Association matrix of miR levels with functional gene sets under PS vs. ST. (A) Columns represent 394 functional gene sets, and rows represent flow-regulated miRs. Functional categories are positively (red bands), negatively (blue bands), or not (white bands) associated with miR expression profiles under PS vs. ST. The boxed region shows high associations between functional categories and miRs. The genes extracted from the functional gene sets in the box were used to perform the gene ontology analysis. (B) The −log (P values) of top 10 GO terms are plotted.

Fig. 4.

Antagomir against miR-23b attenuates the flow-induced EC growth arrest. (A) Flow cytometry for cells transfected with anti-miR negative control (Right), AM23b (Center), and AM27b (Left) in ST (Upper) vs. 24-h PS (Lower). R1, R2, and R3 region gates denote cells in G1/G0, G2 + M, and S phases, respectively. (B) The bar graph summarized the percentage of cells in G1/G0, G2/M, and S phases under PS and ST with antagomir transfection. *,P < 0.05 in comparison with the corresponding data for negative AM transfection under static condition. #, P < 0.05 in comparison with the corresponding data for negative AM transfection under PS condition.

Fig. 5.

Effects of miR-23b and 27b on cell cycle proteins. HUVECs were transfected with Neg. AM, AM23b, and AM27b.
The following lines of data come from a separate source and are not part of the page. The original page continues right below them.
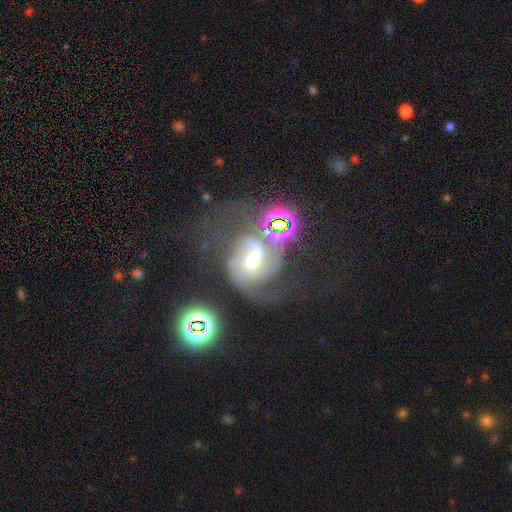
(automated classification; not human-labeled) Smooth or featured: featured or disk — 75% (star or artifact — 15%)
Edge-on disk: no — 98% (yes — 2%)
Bar: weak — 41% (no — 39%)
Spiral arms: yes — 91% (no — 9%)
Spiral winding: medium — 47% (loose — 38%)
Spiral arm count: 2 — 65% (can't tell — 12%)
Bulge size: moderate — 50% (small — 35%)
Merging: merger — 36% (none — 27%)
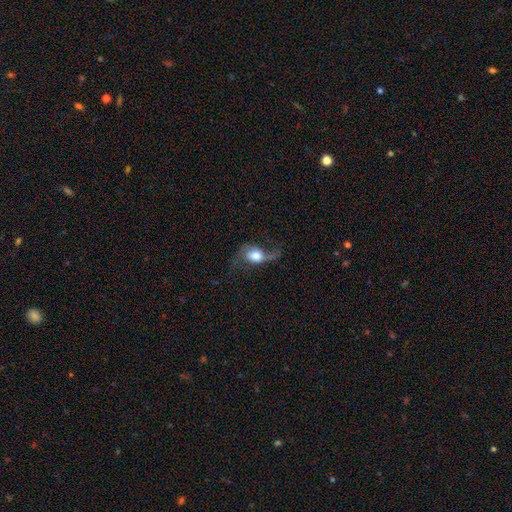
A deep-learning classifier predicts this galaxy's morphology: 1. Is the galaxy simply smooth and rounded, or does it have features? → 62% featured or disk, 29% smooth, 8% star or artifact.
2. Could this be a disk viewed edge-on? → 94% no, 6% yes.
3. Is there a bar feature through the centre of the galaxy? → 64% no, 27% weak, 8% strong.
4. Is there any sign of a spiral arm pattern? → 89% yes, 11% no.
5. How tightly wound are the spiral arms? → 83% loose, 14% medium, 3% tight.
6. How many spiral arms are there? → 87% 2, 8% 1, 2% can't tell, 1% 3, 1% 4, 1% more than 4.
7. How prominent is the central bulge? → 43% large, 33% moderate, 15% dominant, 6% small, 2% none.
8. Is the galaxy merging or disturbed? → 51% none, 27% major disturbance, 19% minor disturbance, 3% merger.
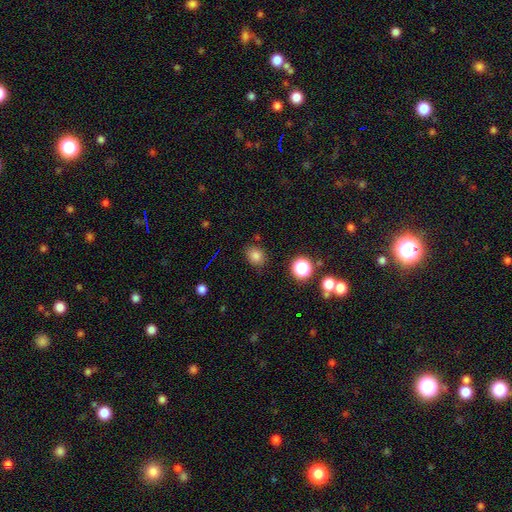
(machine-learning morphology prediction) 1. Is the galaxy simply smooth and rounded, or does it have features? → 80% smooth, 14% star or artifact, 6% featured or disk.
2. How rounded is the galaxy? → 52% in between, 47% round, 1% cigar-shaped.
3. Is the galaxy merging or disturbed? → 82% none, 13% minor disturbance, 3% major disturbance, 2% merger.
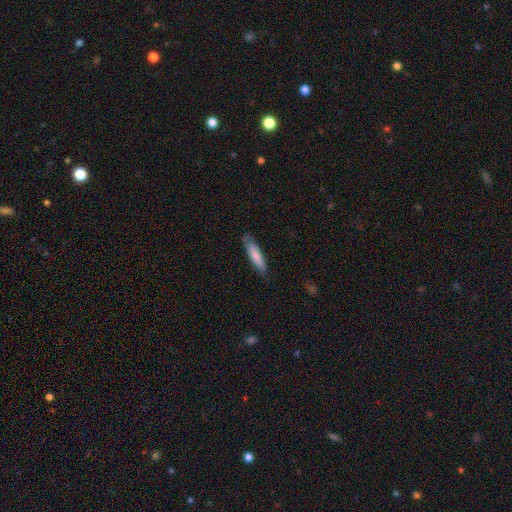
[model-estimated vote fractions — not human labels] Q: Smooth or featured?
A: smooth (79%); runner-up: featured or disk (15%)
Q: How rounded?
A: cigar-shaped (76%); runner-up: in between (23%)
Q: Merging?
A: none (81%); runner-up: minor disturbance (15%)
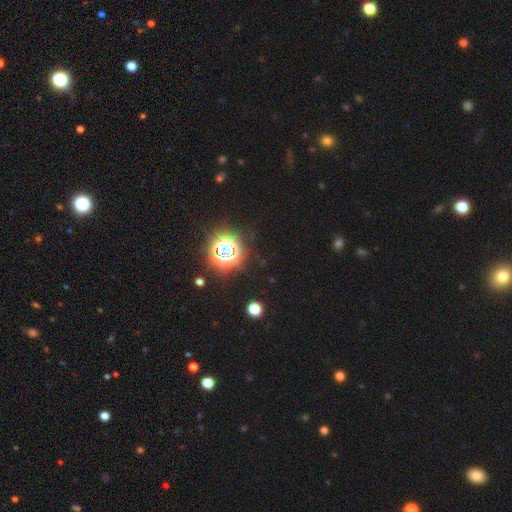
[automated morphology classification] Smooth or featured? Predicted: star or artifact (p=0.80).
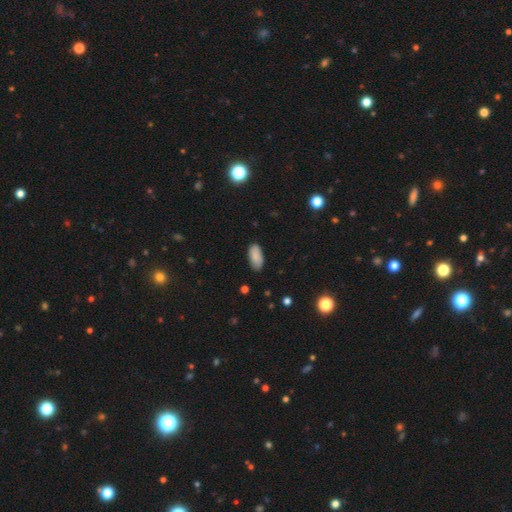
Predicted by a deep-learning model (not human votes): Smooth or featured?
  - smooth: 86% *
  - star or artifact: 7%
  - featured or disk: 7%
How rounded?
  - in between: 91% *
  - cigar-shaped: 7%
  - round: 2%
Merging?
  - none: 81% *
  - minor disturbance: 15%
  - major disturbance: 3%
  - merger: 1%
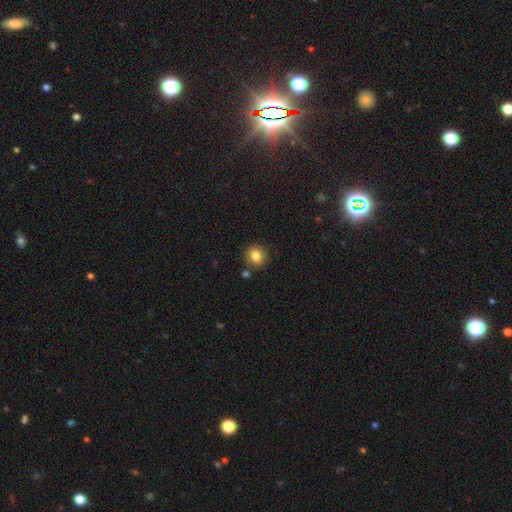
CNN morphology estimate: Smooth or featured: smooth — 81% (star or artifact — 10%)
How rounded: round — 77% (in between — 22%)
Merging: none — 82% (minor disturbance — 10%)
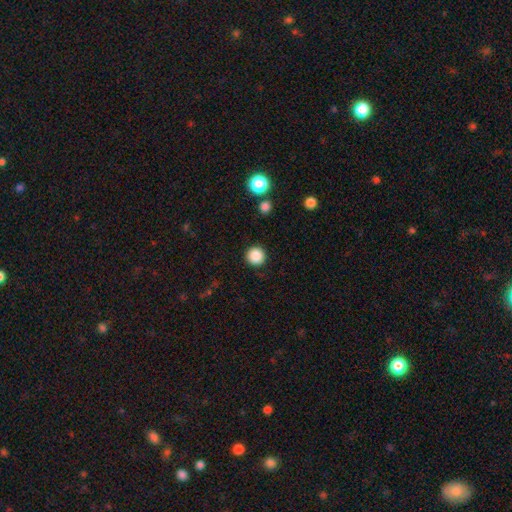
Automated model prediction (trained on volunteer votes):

Twenty-four-hour posttransfection, cells were subjected to PS or ST for 24 h. Western blot analysis of cell cycle regulatory proteins, including (A) phosphorylation levels of Rb protein and (B) E2F1 expressions on total cell extracts, were determined with antibodies against phospho-Rb (BD Biosciences), Rb, and E2F1 (Santa Cruz). Blots shown here are representative of three independent experiments with similar results. *, P < 0.05 in comparison with the corresponding data for neg. AM transfection under ST.

Fig. 6.

Schematic representation of the role of miR-23b in flow regulation of EC growth. PS increases the expression of miR-23b (bold), which alters Rb into a hypophosphorylated state to complex with E2F family proteins and suppress EC growth. The upregulation of miR-27b (gray letters) also decreased the expression of E2F1, which is not sufficient for cell growth arrest without modulating Rb status. Qin et al. (44) show that miR-19 (italics) regulates cyclin D1 expression to cause EC growth arrest in response to steady laminar flow, and this effect may also be mediated via Rb hypophosphorylation.